CISA ha indicado que esta vulnerabilidad podría estar siendo explotada de forma activa.

Solución

Balbooa ha solucionado el problema en la versión 2.4.1, publicada el 9 de julio de 2026.

Detalle

CVE-2026-56291: la función de carga de archivos en el frontend de Balbooa Forms aceptaba archivos de cualquier usuario sin autenticación, sin token CSRF y sin lista de permitidos en la extensión del archivo.
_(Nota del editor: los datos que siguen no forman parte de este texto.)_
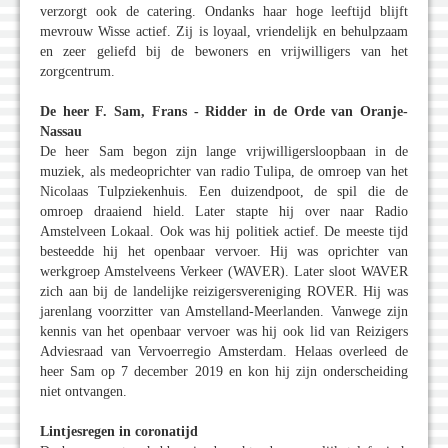
verzorgt ook de catering. Ondanks haar hoge leeftijd blijft
mevrouw Wisse actief. Zij is loyaal, vriendelijk en behulpzaam
en zeer geliefd bij de bewoners en vrijwilligers van het
zorgcentrum.
De heer F. Sam, Frans - Ridder in de Orde van Oranje-
Nassau
De heer Sam begon zijn lange vrijwilligersloopbaan in de
muziek, als medeoprichter van radio Tulipa, de omroep van het
Nicolaas Tulpziekenhuis. Een duizendpoot, de spil die de
omroep draaiend hield. Later stapte hij over naar Radio
Amstelveen Lokaal. Ook was hij politiek actief. De meeste tijd
besteedde hij het openbaar vervoer. Hij was oprichter van
werkgroep Amstelveens Verkeer (WAVER). Later sloot WAVER
zich aan bij de landelijke reizigersvereniging ROVER. Hij was
jarenlang voorzitter van Amstelland-Meerlanden. Vanwege zijn
kennis van het openbaar vervoer was hij ook lid van Reizigers
Adviesraad van Vervoerregio Amsterdam. Helaas overleed de
heer Sam op 7 december 2019 en kon hij zijn onderscheiding
niet ontvangen.
Lintjesregen in coronatijd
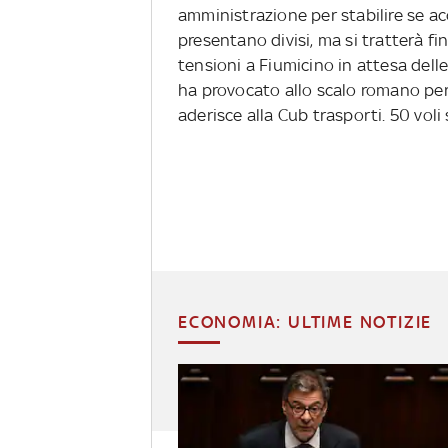
amministrazione per stabilire se ac
presentano divisi, ma si tratterà fin
tensioni a Fiumicino in attesa delle
ha provocato allo scalo romano per
aderisce alla Cub trasporti. 50 voli 
ECONOMIA: ULTIME NOTIZIE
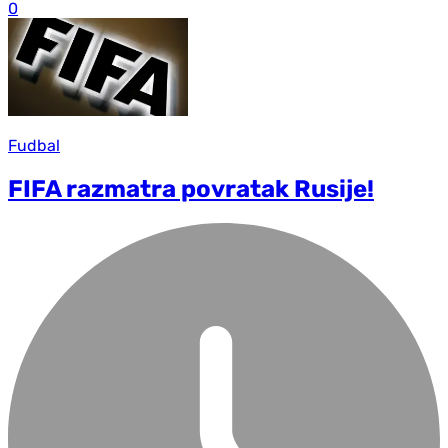
0
Fudbal
FIFA razmatra povratak Rusije!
Debido a que confiaba en el nombre del archivo del remitente, la carga .php termina en un directorio público y podía ejecutarse, lo que constituye una ejecución remota de código sin autenticación. 


Ejecución remota de código en el CMS de Mura Software 

 
Fecha13/07/2026
Importancia5 - Crítica
Recursos Afectados
  • Mura CMS: versiones anteriores a 10.0.712.
Descripción

INCIBE ha coordinado la publicación de una vulnerabilidad de severidad media que afecta al CMS de Mura Software, un sistema de gestión de contenidos diseñado para crear, administrar y publicar contenido digital. La vulnerabilidad ha sido descubierta por Miguel Segovia Gil.

A esta vulnerabilidad se le ha asignado el siguiente código, puntuación base CVSS v4.0, vector del CVSS y el tipo de vulnerabilidad CWE:

  • CVE-2026-12257: CVSS v4.0: 5.1 | CVSS AV:N/AC:L/AT:N/PR:N/UI:A/VC:N/VI:N/VA:N/SC:L/SI:L/SA:N | CWE-79
Solución

No hay solución reportada por el momento.

Detalle

CVE-2026-12257: las versiones de Mura CMS anteriores a la 10.0.712 presentan una vulnerabilidad crítica de ejecución remota de código (RCE). El fallo se localiza en el endpoint '/index.cfm/_api/json/v1/default', donde el parámetro 'method' de las solicitudes POST no es validado ni sanitizado correctamente antes de ser procesado por el motor de ColdFusion. Como resultado, un atacante remoto podría explotar esta debilidad para inyectar y ejecutar expresiones CFML (ColdFusion Markup Language) arbitrarias e instanciar objetos Java maliciosos, comprometiendo así la seguridad del sistema.